The remains of our repast was always divided among our domestic animals. We had four dogs, the jackal, the eagle, and the monkey, who relied on their masters, and were never neglected. But if the buffalo, the donkey, and the sow had not been able to provide for themselves, we must have killed them, for we had no food for them.

We now decided that we would not expose ourselves to another rainy season in such an unsuitable habitation; even my gentle Elizabeth got out of temper with the inconveniences, and begged we would build a better winter house; stipulating, however, that we should return to our tree in summer. We consulted a great deal on this matter; Fritz quoted Robinson Crusoe, who had cut a dwelling out of the rock, which sheltered him in the inclement season; and the idea of making our home at Tent House naturally came into my mind. It would probably be a long and difficult undertaking, but with time, patience, and perseverance, we might work wonders. We resolved, as soon as the weather would allow us, to go and examine the rocks at Tent House.

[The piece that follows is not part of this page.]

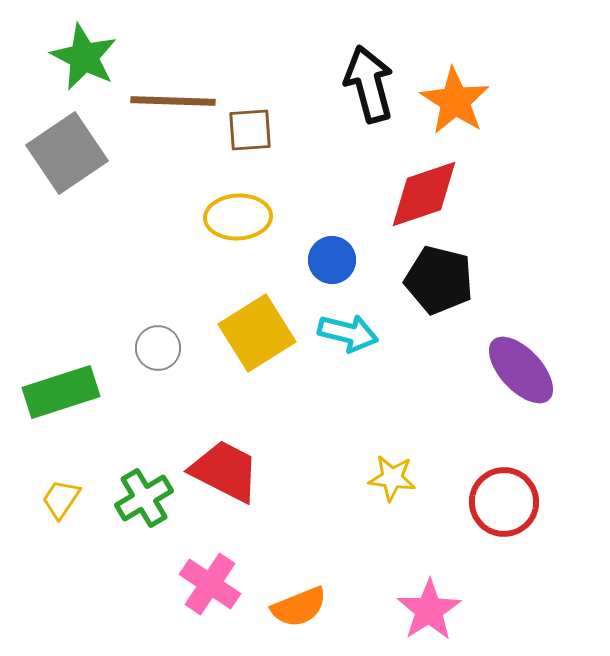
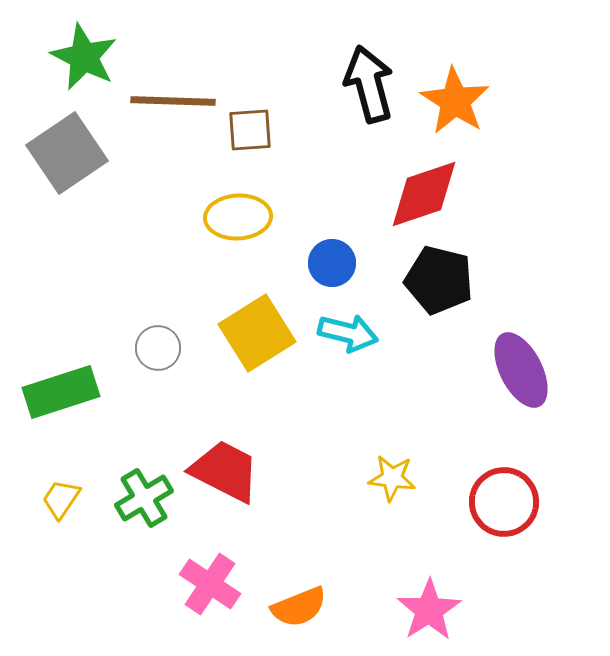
blue circle: moved 3 px down
purple ellipse: rotated 16 degrees clockwise
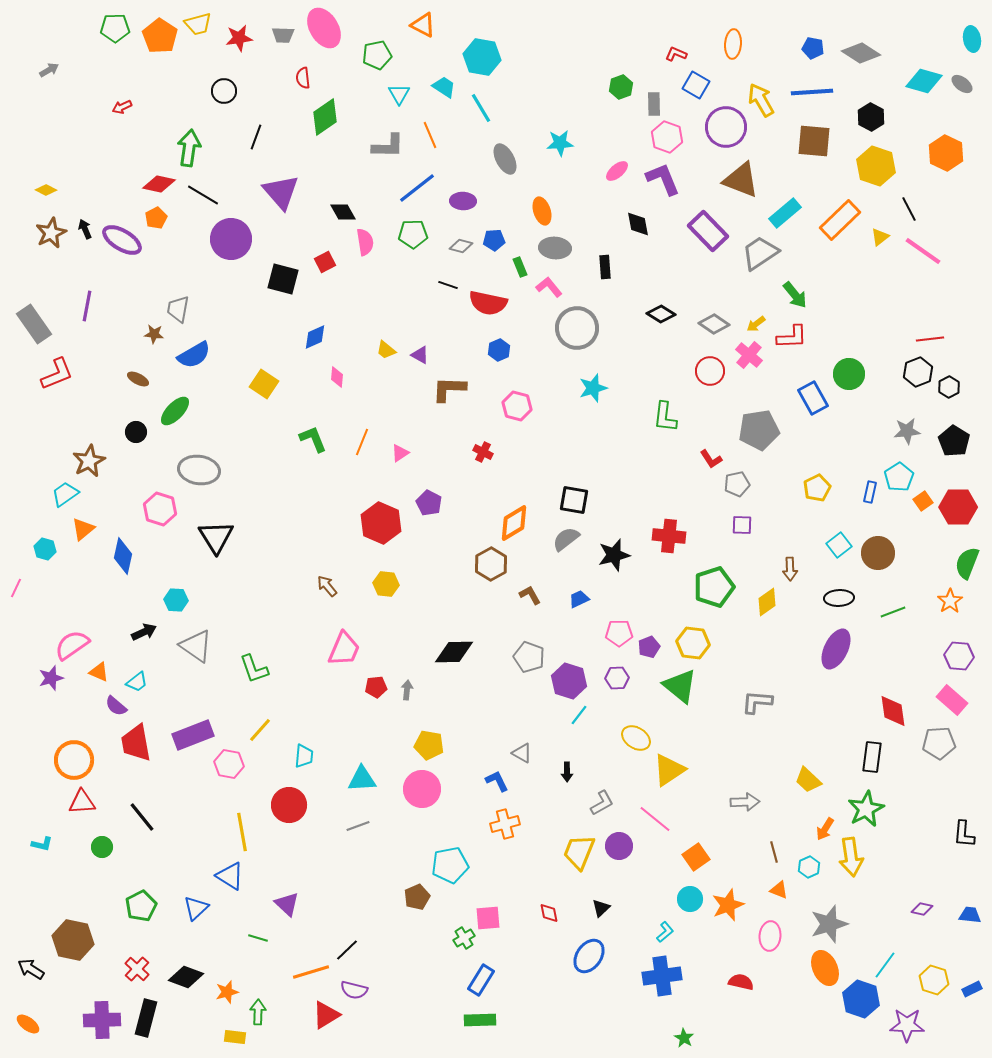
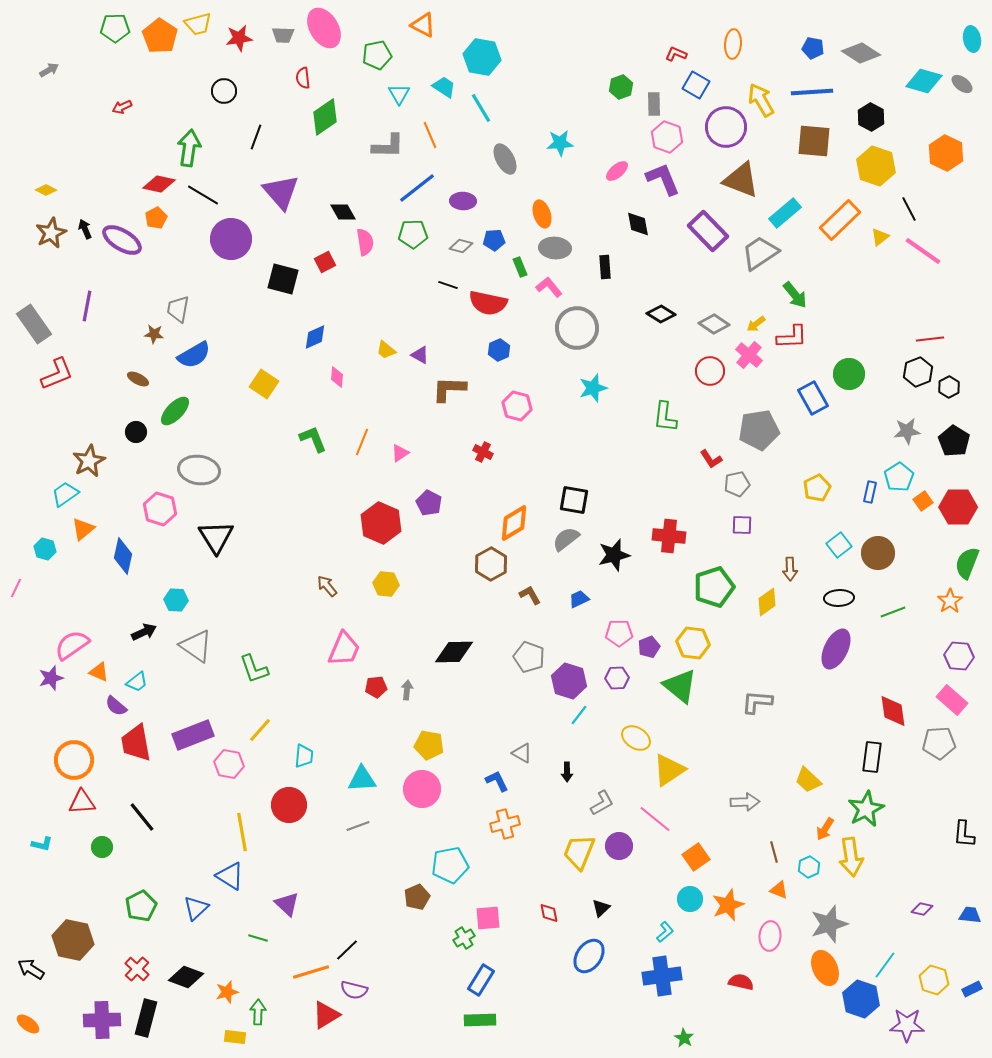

The last work of the winter was, at my wife’s incessant request, a beetle for her flax, and some carding-combs. The beetle was easily made, but the combs cost much trouble. I filed large nails till they were round and pointed, I fixed them, slightly inclined, at equal distances, in a sheet of tin, and raised the edge like a box; I then poured melted lead between the nails and the edge, to fix them more firmly. I nailed this on a board, and the machine was fit for use, and my wife was all anxiety to begin her manufacture.